Ewing then portrays VW chairman Ferdinand Piëch and CEO Martin Winterkorn. The author argues that the corporate culture they fostered drove employees, working feverishly in pursuit of impossible sales targets, to illegal methods. Within a year of taking over, Winterkorn had announced a plan for VW to attain “world domination.” His diesel fuel and a “clean diesel” marketing campaign became vital components of this strategy. Although diesel leads to fuel efficiency, it also leads to high toxic emissions. Unable to build cars that could meet emissions standards honestly, engineers were left with no choice but to cheat. VW then compounded the fraud by spending millions marketing this clean diesel.

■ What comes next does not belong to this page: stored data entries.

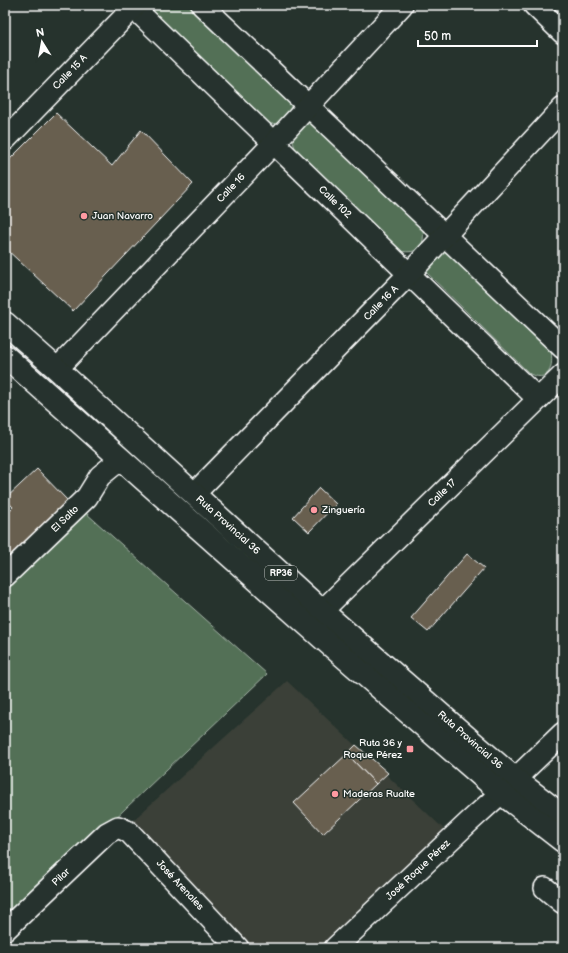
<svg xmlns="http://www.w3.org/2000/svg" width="568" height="953" viewBox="0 0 568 953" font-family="'Balsamiq Sans',sans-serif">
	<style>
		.built { fill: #3a4038 }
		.green { fill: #526f56; stroke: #a8b7aa }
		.building { fill: #675f50; stroke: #fff }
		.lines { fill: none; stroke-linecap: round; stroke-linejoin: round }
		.minor-casing { stroke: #fff; stroke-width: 24 }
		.major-casing { stroke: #fff; stroke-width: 25 }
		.minor { stroke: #26332d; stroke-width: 21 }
		.major { stroke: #26332d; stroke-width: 22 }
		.poi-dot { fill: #ff9aa2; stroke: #26332d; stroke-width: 1.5 }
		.labels { text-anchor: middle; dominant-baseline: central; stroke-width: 3; stroke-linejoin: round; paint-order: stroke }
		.shield { fill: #26332d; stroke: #bec2c0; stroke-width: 1 }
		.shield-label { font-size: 9px; font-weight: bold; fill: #fff }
		.street-label { font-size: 10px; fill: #fff; stroke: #26332d }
		.poi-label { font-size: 10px; fill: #fff; stroke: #26332d; text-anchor: start }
	</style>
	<rect width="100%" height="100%" fill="#26332d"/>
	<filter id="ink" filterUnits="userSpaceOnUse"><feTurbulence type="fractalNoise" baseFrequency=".025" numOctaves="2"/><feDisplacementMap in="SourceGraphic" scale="8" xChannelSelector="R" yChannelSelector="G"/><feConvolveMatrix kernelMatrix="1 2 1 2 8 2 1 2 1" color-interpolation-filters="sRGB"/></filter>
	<g filter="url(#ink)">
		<!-- built -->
		<polygon class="built" points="287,681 446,831 325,948 248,948 129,824"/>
		<!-- green -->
		<g class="green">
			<path d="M154,5h35l98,90 5,8c-3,10 -8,21 -20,21 -3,0 -7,-2 -10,-2l-110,-108z"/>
			<path d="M311,122l111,101c4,21 0,32 -23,28l-101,-97c-8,-15 -5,-17 4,-30z"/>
			<path d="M446,250l104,96c4,16 2,38 -20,28l-106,-104 6,-16z"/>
			<polygon points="86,513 267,674 5,923 5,589"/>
		</g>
		<!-- building -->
		<g class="building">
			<polygon points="56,113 112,166 141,130 193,184 73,311 5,248 5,164"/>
			<polygon points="37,469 68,501 5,562 5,515 13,507 5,499"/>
			<polygon points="319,488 336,504 309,532 293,517"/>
			<polygon points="467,554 484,568 428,632 411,618"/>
			<polygon points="356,745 388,773 376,784 347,754"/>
			<polygon points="347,754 376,784 323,834 294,803"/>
		</g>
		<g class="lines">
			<defs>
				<g id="minor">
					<polyline points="131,5 538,399"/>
					<polyline points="202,5 563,348"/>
					<polyline points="534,5 563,33"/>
					<polyline points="5,140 136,5"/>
					<polyline points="57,369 274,143 402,5"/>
					<polyline points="194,494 409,274 563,108"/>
					<polyline points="5,576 87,497 100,476 121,459"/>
					<polyline points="322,611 563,375"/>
					<polyline points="515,779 563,733"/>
					<polyline points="545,888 563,903"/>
					<polyline points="5,930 107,833 118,827 129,832 238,948"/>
					<polyline points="335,948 469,822 501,793"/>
				</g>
				<g id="major">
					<polyline points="5,323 57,369 322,611 515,779 563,816"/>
					<polyline points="5,356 321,637 501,793 563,841"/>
				</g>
			</defs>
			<!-- minor casing -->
			<use href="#minor" class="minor-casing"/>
			<!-- major casing -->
			<use href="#major" class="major-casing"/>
			<!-- minor -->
			<use href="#minor" class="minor"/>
			<!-- major -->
			<use href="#major" class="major"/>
		</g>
	</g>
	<!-- markers -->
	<g class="poi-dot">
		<circle cx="84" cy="216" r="4"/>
		<circle cx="314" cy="510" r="4"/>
		<rect x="406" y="745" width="8" height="8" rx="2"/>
		<circle cx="335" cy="794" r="4"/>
	</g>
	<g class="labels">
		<!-- shield labels -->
		<rect class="shield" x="265" y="566" width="32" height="14" rx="3"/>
		<g class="shield-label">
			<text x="281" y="573">RP36</text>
		</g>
		<!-- street labels -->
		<g class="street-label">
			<text transform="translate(70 72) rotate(-46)">Calle 15 A</text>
			<text transform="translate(231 188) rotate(-46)">Calle 16</text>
			<text transform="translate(335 202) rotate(44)">Calle 102</text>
			<text transform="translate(381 303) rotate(-46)">Calle 16 A</text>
			<text transform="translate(442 493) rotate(-44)">Calle 17</text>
			<text transform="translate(65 519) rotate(-44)">El Salto</text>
			<text transform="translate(228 525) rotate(42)">Ruta Provincial 36</text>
			<text transform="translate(470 740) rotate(41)">Ruta Provincial 36</text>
			<text transform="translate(418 870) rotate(-43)">José Roque Pérez</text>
			<text transform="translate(61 877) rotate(-44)">Pilar</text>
			<text transform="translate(180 885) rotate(47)">José Arenales</text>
		</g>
		<!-- poi labels -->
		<g class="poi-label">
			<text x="92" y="216">Juan Navarro</text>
			<text x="322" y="510">Zinguería</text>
			<text x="402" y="743" text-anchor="end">Ruta 36 y<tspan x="402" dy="12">Roque Pérez</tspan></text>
			<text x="343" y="794">Maderas Rualte</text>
		</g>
	</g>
	<!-- margin -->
	<rect width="568" height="953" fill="none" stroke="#26332d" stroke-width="20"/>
	<rect x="10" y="10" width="548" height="933" fill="none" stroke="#fff" stroke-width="1.5" filter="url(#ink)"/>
	<!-- north arrow -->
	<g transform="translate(42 42) rotate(349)" stroke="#26332d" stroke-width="3" paint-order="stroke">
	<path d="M0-3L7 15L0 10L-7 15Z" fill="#ffffff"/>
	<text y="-6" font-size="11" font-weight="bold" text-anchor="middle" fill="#ffffff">N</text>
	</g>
	<!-- scale -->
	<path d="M418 40v6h119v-6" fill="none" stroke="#ffffff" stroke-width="2"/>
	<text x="424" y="40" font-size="12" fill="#ffffff" stroke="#26332d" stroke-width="3" paint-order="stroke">50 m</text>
</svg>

In 2013, the lie was first exposed by a handful of student researchers on a shoestring budget at West Virginia University who tested the fuel emissions of a diesel Passat, a diesel Jetta and a diesel BMW. The vehicles passed EPA standards when tested in a controlled lab-setting. But when the cars were tested in a non-lab setting, the Passat and Jetta exhibited nitrogen oxide emissions that were off the charts. As we know, this led eventually to the guilty plea to criminal charges in a landmark Department of Justice case.

In dealing with ethics of OM, here is a global company whose deceit half destroyed it–and the story is not finished.

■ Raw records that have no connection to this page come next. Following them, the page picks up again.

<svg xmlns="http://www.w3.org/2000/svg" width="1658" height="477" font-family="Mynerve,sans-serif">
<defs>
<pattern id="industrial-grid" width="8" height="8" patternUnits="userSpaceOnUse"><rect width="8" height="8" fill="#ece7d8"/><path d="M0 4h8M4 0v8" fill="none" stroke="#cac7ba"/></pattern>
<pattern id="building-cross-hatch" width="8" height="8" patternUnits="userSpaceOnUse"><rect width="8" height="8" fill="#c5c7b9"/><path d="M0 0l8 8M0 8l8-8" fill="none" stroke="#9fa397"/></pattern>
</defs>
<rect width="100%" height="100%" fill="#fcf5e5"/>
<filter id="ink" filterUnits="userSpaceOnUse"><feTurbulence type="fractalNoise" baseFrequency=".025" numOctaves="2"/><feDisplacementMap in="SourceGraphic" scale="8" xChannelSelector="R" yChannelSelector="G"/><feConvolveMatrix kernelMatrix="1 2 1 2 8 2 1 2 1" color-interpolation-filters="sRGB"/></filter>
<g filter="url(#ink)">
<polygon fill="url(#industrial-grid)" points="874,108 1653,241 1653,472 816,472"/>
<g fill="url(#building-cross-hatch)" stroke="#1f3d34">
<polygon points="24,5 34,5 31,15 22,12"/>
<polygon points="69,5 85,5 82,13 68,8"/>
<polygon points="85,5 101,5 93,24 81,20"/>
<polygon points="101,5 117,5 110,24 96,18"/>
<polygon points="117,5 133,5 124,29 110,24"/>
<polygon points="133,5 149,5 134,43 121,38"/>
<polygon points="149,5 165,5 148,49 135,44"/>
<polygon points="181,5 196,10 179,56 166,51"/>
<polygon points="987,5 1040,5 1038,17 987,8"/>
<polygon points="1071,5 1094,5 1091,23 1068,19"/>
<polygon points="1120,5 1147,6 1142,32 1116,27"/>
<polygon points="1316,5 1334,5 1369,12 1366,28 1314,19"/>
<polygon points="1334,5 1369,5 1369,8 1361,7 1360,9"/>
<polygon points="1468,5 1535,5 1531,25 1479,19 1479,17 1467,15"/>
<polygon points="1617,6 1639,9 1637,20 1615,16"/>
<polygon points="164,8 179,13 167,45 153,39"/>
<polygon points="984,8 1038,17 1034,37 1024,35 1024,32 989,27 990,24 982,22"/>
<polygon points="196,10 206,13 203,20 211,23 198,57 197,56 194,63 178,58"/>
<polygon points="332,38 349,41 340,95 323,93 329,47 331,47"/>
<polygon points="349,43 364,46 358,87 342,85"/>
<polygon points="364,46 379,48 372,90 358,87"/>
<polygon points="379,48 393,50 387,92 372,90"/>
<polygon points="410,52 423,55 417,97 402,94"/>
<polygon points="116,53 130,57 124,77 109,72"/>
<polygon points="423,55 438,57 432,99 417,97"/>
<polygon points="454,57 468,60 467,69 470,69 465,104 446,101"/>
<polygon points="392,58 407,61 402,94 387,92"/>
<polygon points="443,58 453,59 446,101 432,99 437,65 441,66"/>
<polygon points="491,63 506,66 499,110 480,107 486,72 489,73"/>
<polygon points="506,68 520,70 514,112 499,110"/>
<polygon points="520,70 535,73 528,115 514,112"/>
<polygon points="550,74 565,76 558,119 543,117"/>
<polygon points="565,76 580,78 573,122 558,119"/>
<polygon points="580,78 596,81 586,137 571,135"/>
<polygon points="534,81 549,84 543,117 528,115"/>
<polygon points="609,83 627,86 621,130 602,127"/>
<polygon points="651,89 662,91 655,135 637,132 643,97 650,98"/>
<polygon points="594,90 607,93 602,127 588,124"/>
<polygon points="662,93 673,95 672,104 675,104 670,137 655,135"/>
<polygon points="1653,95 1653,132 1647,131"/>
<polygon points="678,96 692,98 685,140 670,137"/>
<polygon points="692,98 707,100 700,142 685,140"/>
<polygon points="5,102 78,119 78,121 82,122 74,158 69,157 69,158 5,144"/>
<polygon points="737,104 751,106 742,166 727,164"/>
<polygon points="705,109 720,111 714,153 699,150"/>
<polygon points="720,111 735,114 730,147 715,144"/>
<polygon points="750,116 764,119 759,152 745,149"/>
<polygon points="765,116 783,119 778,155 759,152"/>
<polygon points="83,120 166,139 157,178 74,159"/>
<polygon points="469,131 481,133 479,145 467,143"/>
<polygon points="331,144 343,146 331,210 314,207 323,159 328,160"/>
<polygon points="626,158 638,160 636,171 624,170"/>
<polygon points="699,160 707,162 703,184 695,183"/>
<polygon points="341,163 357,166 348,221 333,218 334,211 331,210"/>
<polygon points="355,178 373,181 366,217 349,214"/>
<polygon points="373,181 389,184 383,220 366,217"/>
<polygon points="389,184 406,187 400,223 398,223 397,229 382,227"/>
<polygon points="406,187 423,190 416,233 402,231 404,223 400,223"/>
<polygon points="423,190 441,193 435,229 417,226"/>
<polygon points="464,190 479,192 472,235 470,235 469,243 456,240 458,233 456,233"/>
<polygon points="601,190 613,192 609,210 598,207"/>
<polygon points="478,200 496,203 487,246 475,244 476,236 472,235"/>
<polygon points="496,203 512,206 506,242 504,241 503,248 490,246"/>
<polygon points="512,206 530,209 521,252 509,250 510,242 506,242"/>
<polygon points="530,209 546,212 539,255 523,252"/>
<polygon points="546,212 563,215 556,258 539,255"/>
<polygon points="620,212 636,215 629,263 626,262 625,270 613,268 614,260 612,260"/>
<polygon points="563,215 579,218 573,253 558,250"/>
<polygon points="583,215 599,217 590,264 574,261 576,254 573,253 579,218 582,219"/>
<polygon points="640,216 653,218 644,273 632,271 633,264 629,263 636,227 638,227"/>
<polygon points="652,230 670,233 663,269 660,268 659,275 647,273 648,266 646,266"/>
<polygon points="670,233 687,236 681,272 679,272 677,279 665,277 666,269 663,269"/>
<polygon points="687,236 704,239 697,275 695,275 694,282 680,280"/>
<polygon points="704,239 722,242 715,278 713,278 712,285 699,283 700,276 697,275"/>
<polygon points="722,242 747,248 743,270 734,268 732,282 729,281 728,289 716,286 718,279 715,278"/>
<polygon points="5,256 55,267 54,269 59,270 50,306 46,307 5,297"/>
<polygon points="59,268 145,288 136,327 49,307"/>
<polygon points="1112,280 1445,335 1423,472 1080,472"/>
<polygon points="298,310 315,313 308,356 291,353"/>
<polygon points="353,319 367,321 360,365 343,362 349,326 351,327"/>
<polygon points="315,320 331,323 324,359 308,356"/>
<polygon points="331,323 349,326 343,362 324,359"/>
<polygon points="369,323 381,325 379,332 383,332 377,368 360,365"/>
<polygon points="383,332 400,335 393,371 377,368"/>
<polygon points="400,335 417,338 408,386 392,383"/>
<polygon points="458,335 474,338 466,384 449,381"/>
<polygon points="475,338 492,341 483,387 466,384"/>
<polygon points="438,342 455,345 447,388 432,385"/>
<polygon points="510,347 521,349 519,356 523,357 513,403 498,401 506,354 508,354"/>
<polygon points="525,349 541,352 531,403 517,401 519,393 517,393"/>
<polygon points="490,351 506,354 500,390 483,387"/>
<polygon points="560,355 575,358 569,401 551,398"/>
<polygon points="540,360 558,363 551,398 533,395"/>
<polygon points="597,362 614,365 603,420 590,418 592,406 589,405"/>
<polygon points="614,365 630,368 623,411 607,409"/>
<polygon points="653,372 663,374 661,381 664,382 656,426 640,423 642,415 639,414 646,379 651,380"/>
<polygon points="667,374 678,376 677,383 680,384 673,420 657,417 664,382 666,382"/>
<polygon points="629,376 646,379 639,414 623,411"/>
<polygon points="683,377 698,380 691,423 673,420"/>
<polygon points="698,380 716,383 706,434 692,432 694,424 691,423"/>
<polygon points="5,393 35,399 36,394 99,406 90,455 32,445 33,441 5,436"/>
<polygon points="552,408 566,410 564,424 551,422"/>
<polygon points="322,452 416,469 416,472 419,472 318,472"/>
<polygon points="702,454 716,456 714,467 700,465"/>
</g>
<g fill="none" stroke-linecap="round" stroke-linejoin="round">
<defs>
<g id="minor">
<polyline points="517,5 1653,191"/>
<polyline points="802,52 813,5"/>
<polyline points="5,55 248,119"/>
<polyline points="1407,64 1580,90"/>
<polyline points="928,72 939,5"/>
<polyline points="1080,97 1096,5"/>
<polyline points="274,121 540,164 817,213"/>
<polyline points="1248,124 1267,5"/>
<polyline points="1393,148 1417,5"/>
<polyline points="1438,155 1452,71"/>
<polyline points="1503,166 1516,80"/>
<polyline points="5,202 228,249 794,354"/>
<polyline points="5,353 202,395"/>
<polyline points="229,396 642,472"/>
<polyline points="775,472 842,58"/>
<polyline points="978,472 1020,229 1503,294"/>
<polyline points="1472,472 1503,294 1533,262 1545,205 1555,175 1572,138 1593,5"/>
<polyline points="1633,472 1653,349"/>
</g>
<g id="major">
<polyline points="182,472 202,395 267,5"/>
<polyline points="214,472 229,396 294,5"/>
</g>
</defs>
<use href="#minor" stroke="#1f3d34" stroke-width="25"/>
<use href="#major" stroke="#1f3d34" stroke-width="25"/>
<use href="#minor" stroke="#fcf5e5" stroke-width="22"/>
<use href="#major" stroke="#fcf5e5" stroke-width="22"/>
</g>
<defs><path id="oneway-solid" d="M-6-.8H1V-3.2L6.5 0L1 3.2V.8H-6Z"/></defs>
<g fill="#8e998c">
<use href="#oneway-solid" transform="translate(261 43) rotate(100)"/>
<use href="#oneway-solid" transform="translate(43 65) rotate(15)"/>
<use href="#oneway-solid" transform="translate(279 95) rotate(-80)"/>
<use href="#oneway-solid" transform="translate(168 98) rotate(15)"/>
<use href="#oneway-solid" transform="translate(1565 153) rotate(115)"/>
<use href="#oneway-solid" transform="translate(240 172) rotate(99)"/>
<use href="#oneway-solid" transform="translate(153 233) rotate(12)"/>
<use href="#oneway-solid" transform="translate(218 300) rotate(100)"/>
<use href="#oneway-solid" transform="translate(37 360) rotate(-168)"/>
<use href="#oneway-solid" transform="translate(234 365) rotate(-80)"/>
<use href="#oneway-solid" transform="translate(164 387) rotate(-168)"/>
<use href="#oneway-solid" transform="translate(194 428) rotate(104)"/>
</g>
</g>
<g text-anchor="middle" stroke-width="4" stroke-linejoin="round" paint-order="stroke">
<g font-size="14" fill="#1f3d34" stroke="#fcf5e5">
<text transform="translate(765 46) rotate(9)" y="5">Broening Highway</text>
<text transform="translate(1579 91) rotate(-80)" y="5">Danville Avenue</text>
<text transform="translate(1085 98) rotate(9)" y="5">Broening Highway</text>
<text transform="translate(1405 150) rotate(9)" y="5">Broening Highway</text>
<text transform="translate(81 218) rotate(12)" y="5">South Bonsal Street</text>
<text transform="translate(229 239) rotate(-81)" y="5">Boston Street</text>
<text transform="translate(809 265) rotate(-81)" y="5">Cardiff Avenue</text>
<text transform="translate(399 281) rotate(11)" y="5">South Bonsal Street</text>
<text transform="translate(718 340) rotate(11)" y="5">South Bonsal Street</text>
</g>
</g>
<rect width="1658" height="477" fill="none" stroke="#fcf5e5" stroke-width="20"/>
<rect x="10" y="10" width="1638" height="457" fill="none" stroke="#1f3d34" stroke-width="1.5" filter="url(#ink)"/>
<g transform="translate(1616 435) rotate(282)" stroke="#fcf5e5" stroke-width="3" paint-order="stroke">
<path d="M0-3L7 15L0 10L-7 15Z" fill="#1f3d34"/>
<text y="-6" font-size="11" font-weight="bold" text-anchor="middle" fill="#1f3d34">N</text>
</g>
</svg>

OM in the News: Outsourced Jobs to India May Now Go To Indiana

August 2, 2017

For years, American companies have been saving money by “offshoring” jobs — hiring people in India and other distant cubicle farms. “Today,” writes The New York Times (July 31, 2017), “some of those jobs are being outsourced again — in the U.S.” Salaries have risen in places like South Asia, making outsourcing there less of a bargain. (A decade ago an American software developer cost 5-7 times as much as an Indian developer. Now the gap has shrunk to 2 times). In addition, as brands pour energy and money into their websites and mobile apps, more of them are deciding that there is value in having developers on the same continent.

Many of these domestic outsourcers are private, little-known companies, but IBM, one of the foremost champions of the offshore outsourcing model, has announced plans to hire 25,000 more workers in the U.S. over the next 4 years. As a result, the growth of offshore software work is slowing, to nearly half the pace of recent years.

“The nature of work is changing,” said the CEO of Infosys, the Indian outsourcing giant. “It is very local. And you often need whole teams locally. It’s not enough to have people offshore in India.” This is a departure from the offshore formula of having a project manager on-site but the work done abroad. Infosys just announced plans to hire 10,000 workers in the U.S. over the next 2 years, starting with centers in Indiana and North Carolina.

In the 1990s, the internet allowed tasks like payroll and financial reporting work to be sent to low-wage nations, especially India. That brought the rise of the big outsourcing companies like Tata and Infosys, which still excel at maintaining the software that runs back-office systems.

Classroom discussion questions:

  1. How has the outsourcing model changed?
  2. List the advantages and disadvantages of outsourcing abroad.